Exercise requirements:
Would you please reproduce all the entries word for word, minus the pictures?

The data:
────────────────

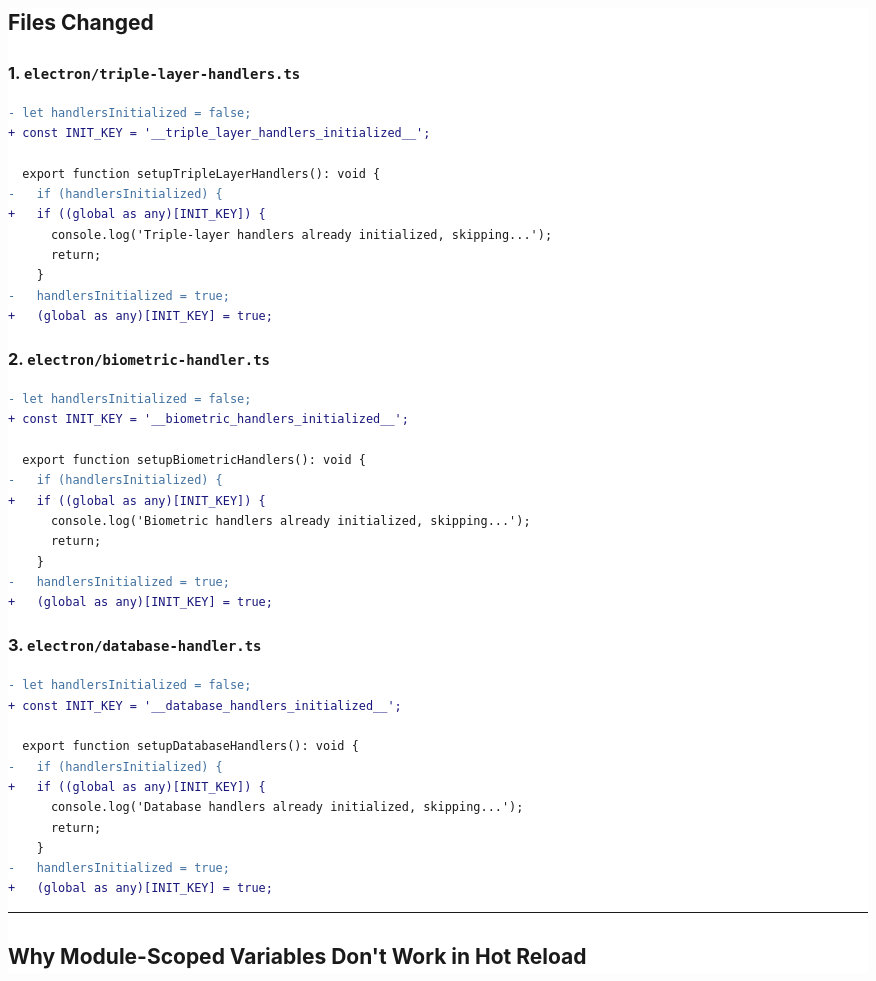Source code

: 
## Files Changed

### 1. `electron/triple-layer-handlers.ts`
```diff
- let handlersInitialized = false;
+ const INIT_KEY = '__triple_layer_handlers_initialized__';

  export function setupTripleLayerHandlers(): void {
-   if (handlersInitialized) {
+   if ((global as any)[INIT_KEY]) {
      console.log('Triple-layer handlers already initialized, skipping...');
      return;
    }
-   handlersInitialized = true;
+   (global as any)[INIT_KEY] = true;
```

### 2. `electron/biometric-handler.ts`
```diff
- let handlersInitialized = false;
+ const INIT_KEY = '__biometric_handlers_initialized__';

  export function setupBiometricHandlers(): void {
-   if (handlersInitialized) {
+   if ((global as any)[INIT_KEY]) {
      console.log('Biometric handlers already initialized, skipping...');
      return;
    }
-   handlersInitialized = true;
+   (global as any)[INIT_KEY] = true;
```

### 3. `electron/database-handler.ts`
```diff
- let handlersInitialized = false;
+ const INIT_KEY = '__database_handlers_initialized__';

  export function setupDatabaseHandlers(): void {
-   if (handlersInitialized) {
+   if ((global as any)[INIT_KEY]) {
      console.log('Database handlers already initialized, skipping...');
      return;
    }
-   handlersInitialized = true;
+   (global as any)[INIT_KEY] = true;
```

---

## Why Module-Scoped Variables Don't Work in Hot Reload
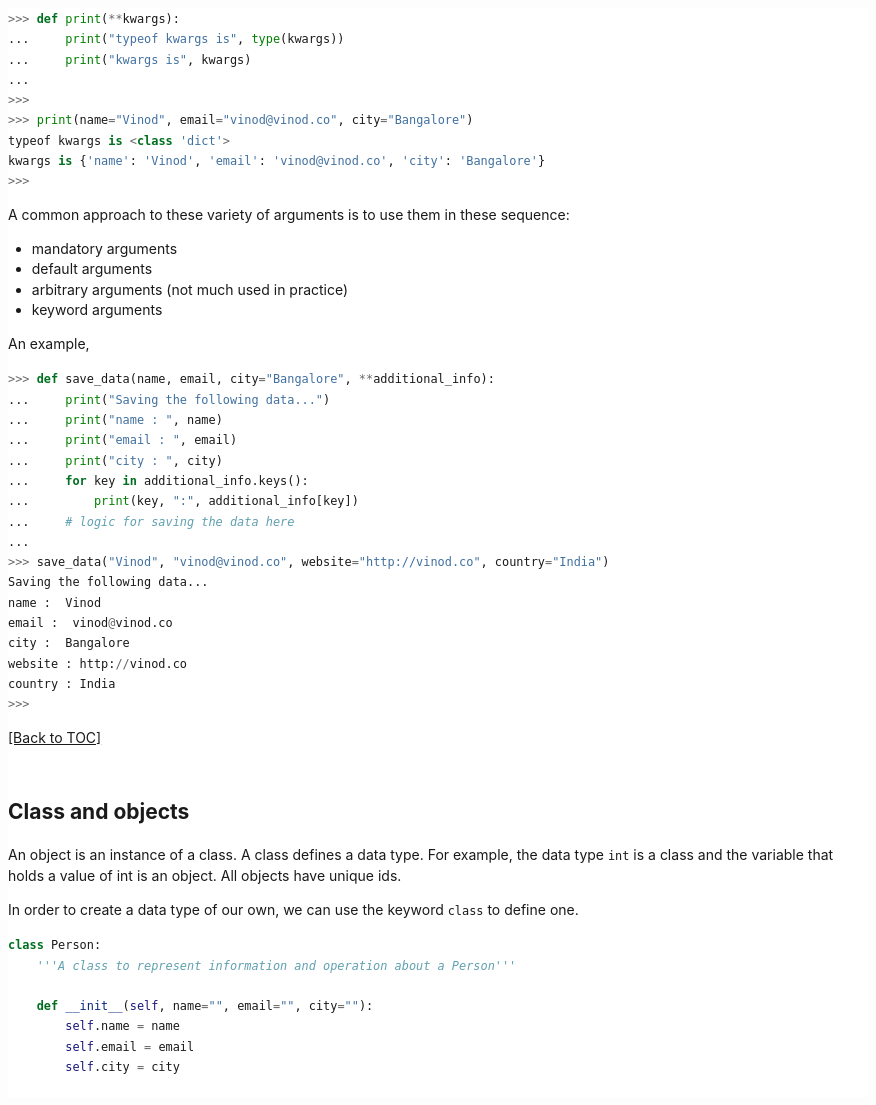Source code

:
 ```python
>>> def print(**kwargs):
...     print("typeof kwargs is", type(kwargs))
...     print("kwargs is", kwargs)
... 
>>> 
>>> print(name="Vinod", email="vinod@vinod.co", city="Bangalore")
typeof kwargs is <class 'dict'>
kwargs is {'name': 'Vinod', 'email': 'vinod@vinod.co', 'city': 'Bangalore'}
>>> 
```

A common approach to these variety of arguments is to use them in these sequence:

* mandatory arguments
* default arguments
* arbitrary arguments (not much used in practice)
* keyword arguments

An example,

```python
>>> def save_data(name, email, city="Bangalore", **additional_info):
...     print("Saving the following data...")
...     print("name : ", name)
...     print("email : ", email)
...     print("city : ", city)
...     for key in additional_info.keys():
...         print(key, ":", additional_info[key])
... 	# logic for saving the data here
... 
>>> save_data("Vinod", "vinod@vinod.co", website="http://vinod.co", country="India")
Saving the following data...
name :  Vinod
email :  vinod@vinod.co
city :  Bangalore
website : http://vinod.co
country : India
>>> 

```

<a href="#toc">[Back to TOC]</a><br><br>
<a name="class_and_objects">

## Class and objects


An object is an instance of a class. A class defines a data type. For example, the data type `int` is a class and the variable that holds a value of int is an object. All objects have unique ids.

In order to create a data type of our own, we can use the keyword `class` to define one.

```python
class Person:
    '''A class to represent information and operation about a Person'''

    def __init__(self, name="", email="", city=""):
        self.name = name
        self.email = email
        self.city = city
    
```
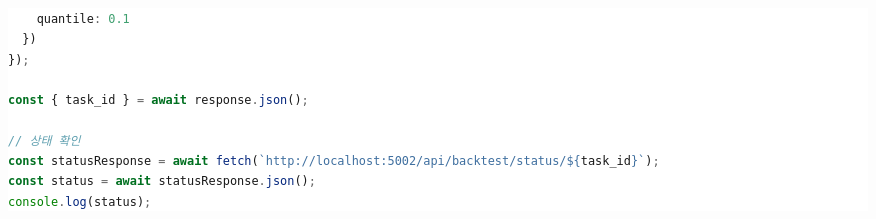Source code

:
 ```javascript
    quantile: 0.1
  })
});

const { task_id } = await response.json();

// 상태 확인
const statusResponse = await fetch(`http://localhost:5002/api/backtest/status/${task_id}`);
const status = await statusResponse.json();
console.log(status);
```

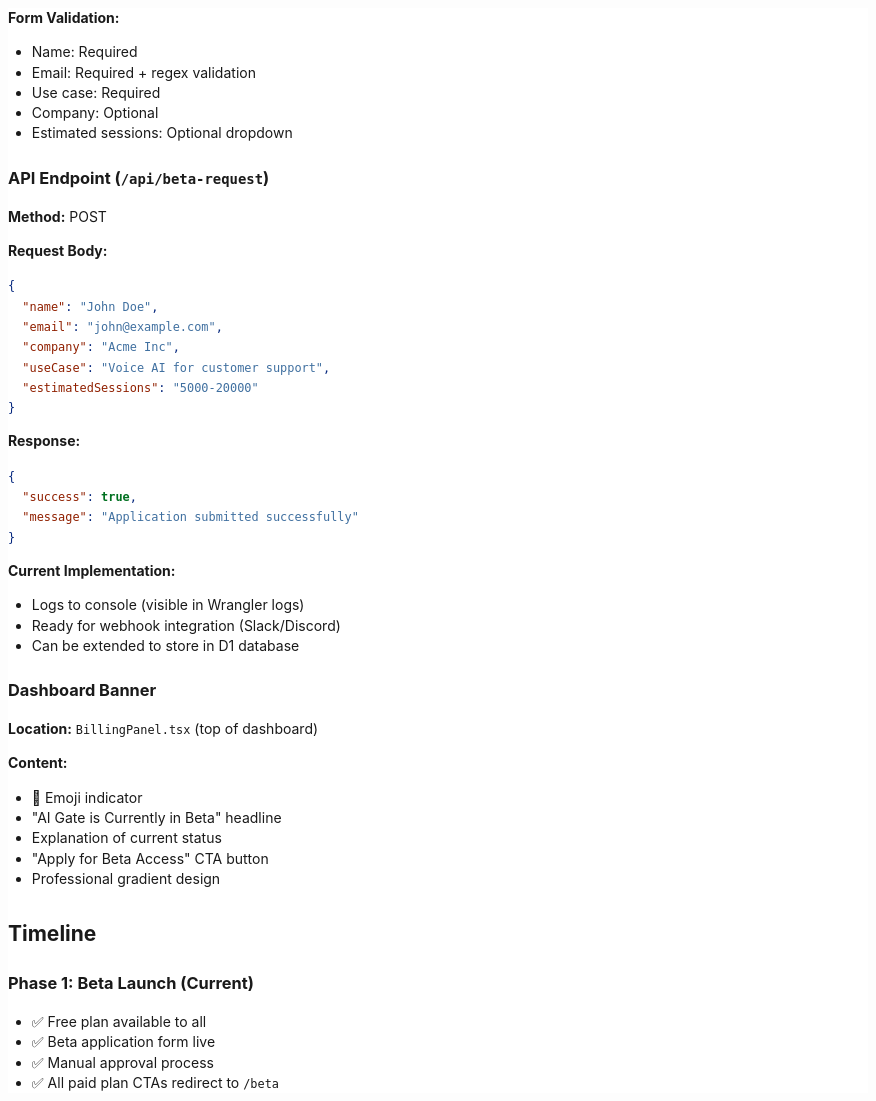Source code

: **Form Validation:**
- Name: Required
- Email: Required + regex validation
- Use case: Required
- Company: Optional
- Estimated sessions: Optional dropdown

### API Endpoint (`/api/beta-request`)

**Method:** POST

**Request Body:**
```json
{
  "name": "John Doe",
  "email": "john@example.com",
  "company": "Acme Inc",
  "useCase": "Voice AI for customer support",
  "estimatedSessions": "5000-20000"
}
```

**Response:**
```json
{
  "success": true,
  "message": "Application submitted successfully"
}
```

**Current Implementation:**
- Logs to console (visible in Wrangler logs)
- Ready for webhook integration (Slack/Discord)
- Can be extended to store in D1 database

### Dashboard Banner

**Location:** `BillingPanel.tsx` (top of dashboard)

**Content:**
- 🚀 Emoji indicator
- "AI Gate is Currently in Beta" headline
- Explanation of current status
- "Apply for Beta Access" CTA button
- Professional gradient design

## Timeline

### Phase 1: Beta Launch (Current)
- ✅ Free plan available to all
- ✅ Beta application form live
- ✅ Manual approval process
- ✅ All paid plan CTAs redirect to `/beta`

────────────────

Solution:
Source code

: 
## Files Changed

### 1. `electron/triple-layer-handlers.ts`
```diff
- let handlersInitialized = false;
+ const INIT_KEY = '__triple_layer_handlers_initialized__';

  export function setupTripleLayerHandlers(): void {
-   if (handlersInitialized) {
+   if ((global as any)[INIT_KEY]) {
      console.log('Triple-layer handlers already initialized, skipping...');
      return;
    }
-   handlersInitialized = true;
+   (global as any)[INIT_KEY] = true;
```

### 2. `electron/biometric-handler.ts`
```diff
- let handlersInitialized = false;
+ const INIT_KEY = '__biometric_handlers_initialized__';

  export function setupBiometricHandlers(): void {
-   if (handlersInitialized) {
+   if ((global as any)[INIT_KEY]) {
      console.log('Biometric handlers already initialized, skipping...');
      return;
    }
-   handlersInitialized = true;
+   (global as any)[INIT_KEY] = true;
```

### 3. `electron/database-handler.ts`
```diff
- let handlersInitialized = false;
+ const INIT_KEY = '__database_handlers_initialized__';

  export function setupDatabaseHandlers(): void {
-   if (handlersInitialized) {
+   if ((global as any)[INIT_KEY]) {
      console.log('Database handlers already initialized, skipping...');
      return;
    }
-   handlersInitialized = true;
+   (global as any)[INIT_KEY] = true;
```

---

## Why Module-Scoped Variables Don't Work in Hot Reload
Source code

:
 ```python
>>> def print(**kwargs):
...     print("typeof kwargs is", type(kwargs))
...     print("kwargs is", kwargs)
... 
>>> 
>>> print(name="Vinod", email="vinod@vinod.co", city="Bangalore")
typeof kwargs is <class 'dict'>
kwargs is {'name': 'Vinod', 'email': 'vinod@vinod.co', 'city': 'Bangalore'}
>>> 
```

A common approach to these variety of arguments is to use them in these sequence:

* mandatory arguments
* default arguments
* arbitrary arguments (not much used in practice)
* keyword arguments

An example,

```python
>>> def save_data(name, email, city="Bangalore", **additional_info):
...     print("Saving the following data...")
...     print("name : ", name)
...     print("email : ", email)
...     print("city : ", city)
...     for key in additional_info.keys():
...         print(key, ":", additional_info[key])
... 	# logic for saving the data here
... 
>>> save_data("Vinod", "vinod@vinod.co", website="http://vinod.co", country="India")
Saving the following data...
name :  Vinod
email :  vinod@vinod.co
city :  Bangalore
website : http://vinod.co
country : India
>>> 

```

<a href="#toc">[Back to TOC]</a><br><br>
<a name="class_and_objects">

## Class and objects


An object is an instance of a class. A class defines a data type. For example, the data type `int` is a class and the variable that holds a value of int is an object. All objects have unique ids.

In order to create a data type of our own, we can use the keyword `class` to define one.

```python
class Person:
    '''A class to represent information and operation about a Person'''

    def __init__(self, name="", email="", city=""):
        self.name = name
        self.email = email
        self.city = city
    
```
Source code

:
 ```javascript
    quantile: 0.1
  })
});

const { task_id } = await response.json();

// 상태 확인
const statusResponse = await fetch(`http://localhost:5002/api/backtest/status/${task_id}`);
const status = await statusResponse.json();
console.log(status);
```

Source code

: **Form Validation:**
- Name: Required
- Email: Required + regex validation
- Use case: Required
- Company: Optional
- Estimated sessions: Optional dropdown

### API Endpoint (`/api/beta-request`)

**Method:** POST

**Request Body:**
```json
{
  "name": "John Doe",
  "email": "john@example.com",
  "company": "Acme Inc",
  "useCase": "Voice AI for customer support",
  "estimatedSessions": "5000-20000"
}
```

**Response:**
```json
{
  "success": true,
  "message": "Application submitted successfully"
}
```

**Current Implementation:**
- Logs to console (visible in Wrangler logs)
- Ready for webhook integration (Slack/Discord)
- Can be extended to store in D1 database

### Dashboard Banner

**Location:** `BillingPanel.tsx` (top of dashboard)

**Content:**
- 🚀 Emoji indicator
- "AI Gate is Currently in Beta" headline
- Explanation of current status
- "Apply for Beta Access" CTA button
- Professional gradient design

## Timeline

### Phase 1: Beta Launch (Current)
- ✅ Free plan available to all
- ✅ Beta application form live
- ✅ Manual approval process
- ✅ All paid plan CTAs redirect to `/beta`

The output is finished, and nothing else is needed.